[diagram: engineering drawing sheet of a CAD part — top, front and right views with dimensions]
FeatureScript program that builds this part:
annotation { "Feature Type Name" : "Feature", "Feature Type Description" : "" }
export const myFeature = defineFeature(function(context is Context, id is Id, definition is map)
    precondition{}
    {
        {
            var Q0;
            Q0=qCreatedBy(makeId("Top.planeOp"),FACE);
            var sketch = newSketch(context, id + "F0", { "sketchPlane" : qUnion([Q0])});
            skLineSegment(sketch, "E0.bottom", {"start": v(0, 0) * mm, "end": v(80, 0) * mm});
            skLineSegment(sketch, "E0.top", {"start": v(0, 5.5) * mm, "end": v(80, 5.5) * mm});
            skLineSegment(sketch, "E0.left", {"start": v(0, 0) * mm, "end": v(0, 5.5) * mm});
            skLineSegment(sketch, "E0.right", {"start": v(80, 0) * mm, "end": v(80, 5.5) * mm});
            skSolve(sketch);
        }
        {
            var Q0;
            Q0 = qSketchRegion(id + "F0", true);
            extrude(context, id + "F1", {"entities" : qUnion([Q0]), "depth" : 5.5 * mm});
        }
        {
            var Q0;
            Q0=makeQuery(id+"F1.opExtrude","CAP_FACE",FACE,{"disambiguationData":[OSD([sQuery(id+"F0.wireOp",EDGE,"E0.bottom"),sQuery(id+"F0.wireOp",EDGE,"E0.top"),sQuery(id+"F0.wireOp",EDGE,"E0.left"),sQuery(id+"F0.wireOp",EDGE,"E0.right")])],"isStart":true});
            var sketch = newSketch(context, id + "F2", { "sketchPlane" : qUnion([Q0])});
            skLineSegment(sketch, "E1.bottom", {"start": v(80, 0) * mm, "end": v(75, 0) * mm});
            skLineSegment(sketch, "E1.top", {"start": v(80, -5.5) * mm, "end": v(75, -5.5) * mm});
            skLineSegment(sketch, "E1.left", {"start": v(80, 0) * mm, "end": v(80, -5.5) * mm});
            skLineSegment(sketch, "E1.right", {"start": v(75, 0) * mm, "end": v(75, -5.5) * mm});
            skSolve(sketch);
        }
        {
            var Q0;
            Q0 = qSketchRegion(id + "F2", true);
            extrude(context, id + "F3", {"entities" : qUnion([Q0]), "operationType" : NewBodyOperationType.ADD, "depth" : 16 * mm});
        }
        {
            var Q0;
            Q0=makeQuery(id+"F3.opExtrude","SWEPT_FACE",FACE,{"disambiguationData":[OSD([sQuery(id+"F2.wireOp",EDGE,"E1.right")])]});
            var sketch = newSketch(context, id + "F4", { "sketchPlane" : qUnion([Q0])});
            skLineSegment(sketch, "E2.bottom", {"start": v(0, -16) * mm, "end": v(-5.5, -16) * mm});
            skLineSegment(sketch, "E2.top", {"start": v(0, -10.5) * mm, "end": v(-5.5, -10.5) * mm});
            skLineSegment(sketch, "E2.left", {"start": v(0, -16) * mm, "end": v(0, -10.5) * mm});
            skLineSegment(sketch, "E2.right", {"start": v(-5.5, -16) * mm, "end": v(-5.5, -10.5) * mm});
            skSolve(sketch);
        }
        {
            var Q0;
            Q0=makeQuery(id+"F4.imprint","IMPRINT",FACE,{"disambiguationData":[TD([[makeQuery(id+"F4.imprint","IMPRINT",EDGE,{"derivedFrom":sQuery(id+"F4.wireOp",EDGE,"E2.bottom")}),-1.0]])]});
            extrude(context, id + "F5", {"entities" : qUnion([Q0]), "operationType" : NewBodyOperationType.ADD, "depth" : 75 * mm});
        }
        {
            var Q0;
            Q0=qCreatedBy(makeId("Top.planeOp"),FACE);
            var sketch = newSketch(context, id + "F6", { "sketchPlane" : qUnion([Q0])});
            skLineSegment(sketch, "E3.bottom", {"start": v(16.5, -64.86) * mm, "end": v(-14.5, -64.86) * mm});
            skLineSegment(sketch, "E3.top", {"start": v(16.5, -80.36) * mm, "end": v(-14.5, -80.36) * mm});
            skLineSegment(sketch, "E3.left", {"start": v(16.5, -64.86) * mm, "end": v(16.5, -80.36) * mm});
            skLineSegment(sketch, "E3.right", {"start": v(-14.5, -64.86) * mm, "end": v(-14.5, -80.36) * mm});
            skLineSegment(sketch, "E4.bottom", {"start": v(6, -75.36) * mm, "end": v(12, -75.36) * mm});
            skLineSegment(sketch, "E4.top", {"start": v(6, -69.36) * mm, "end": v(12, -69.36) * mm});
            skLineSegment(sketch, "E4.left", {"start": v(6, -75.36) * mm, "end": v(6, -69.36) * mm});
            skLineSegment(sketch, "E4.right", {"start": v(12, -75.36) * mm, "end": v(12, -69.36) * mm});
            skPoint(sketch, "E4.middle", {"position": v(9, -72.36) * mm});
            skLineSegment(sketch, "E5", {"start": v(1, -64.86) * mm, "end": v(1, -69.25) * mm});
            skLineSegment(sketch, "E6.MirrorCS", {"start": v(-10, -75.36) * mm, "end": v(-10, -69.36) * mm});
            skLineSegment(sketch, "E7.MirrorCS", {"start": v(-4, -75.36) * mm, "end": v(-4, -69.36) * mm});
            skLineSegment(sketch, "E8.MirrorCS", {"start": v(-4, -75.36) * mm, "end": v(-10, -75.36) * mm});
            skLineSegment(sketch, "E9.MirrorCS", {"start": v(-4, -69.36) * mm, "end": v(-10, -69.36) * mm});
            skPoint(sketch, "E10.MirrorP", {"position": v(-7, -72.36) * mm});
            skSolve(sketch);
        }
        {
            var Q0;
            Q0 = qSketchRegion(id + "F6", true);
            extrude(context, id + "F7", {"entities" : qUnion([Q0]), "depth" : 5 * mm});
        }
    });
------------------------------------------------------------
**Do this:** Show every line in the data above that contains the string "depth".

**Answer for this exercise:**
            extrude(context, id + "F1", {"entities" : qUnion([Q0]), "depth" : 5.5 * mm});
            extrude(context, id + "F3", {"entities" : qUnion([Q0]), "operationType" : NewBodyOperationType.ADD, "depth" : 16 * mm});
            extrude(context, id + "F5", {"entities" : qUnion([Q0]), "operationType" : NewBodyOperationType.ADD, "depth" : 75 * mm});
            extrude(context, id + "F7", {"entities" : qUnion([Q0]), "depth" : 5 * mm});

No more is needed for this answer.